Each line of the data below from the one holding "SOUSA SANTOS, Boaventura" to the one holding "redescobriram o seu", inclusive, is to be reproduced exactly; no other line belongs in the answer.

^^^^^^^^

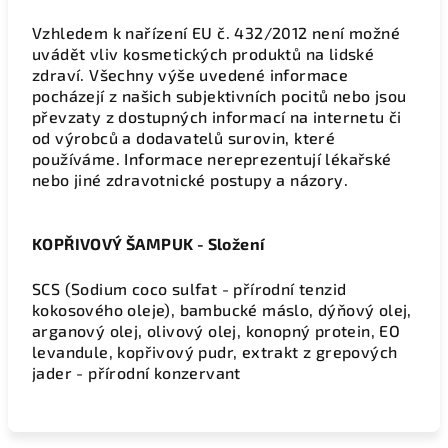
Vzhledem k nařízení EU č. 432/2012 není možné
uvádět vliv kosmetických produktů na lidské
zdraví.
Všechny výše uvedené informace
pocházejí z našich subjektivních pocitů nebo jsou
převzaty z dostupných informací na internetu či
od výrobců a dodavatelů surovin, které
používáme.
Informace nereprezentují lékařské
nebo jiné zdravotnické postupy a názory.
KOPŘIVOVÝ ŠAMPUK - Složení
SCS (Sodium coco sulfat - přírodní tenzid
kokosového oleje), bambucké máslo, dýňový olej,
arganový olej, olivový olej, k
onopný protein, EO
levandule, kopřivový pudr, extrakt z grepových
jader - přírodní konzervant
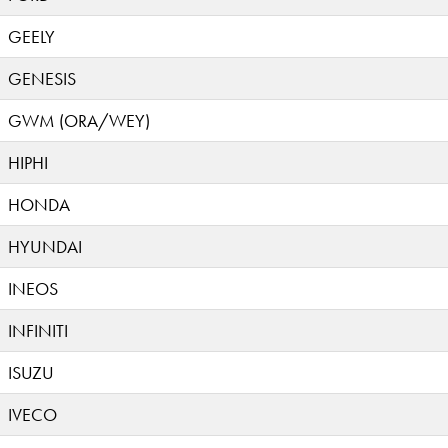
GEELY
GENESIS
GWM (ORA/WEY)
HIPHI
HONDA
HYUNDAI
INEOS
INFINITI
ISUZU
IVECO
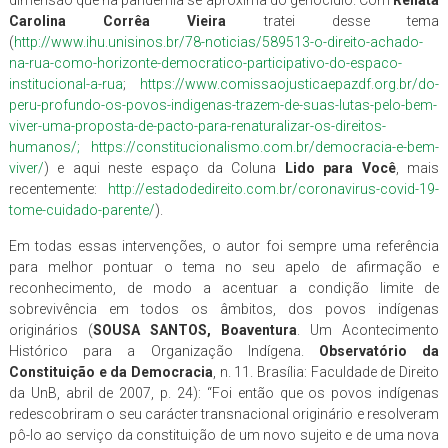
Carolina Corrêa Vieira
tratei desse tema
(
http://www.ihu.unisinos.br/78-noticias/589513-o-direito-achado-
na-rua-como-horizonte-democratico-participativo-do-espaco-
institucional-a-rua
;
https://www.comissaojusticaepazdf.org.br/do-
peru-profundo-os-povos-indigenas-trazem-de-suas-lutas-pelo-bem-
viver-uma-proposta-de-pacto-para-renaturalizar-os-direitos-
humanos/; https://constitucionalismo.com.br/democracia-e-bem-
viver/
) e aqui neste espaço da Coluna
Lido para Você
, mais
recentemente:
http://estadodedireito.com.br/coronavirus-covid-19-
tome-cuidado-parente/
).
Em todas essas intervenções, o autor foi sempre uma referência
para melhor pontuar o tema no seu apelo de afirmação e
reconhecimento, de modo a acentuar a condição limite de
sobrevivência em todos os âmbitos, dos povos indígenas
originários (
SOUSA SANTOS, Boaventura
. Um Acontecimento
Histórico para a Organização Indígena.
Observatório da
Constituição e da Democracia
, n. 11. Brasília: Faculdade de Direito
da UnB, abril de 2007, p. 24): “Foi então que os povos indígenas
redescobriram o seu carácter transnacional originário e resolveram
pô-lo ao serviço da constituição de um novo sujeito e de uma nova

^^^^^^^^

**Task answer**
SOUSA SANTOS, Boaventura
. Um Acontecimento
Histórico para a Organização Indígena.
Observatório da
Constituição e da Democracia
, n. 11. Brasília: Faculdade de Direito
da UnB, abril de 2007, p. 24): “Foi então que os povos indígenas
redescobriram o seu carácter transnacional originário e resolveram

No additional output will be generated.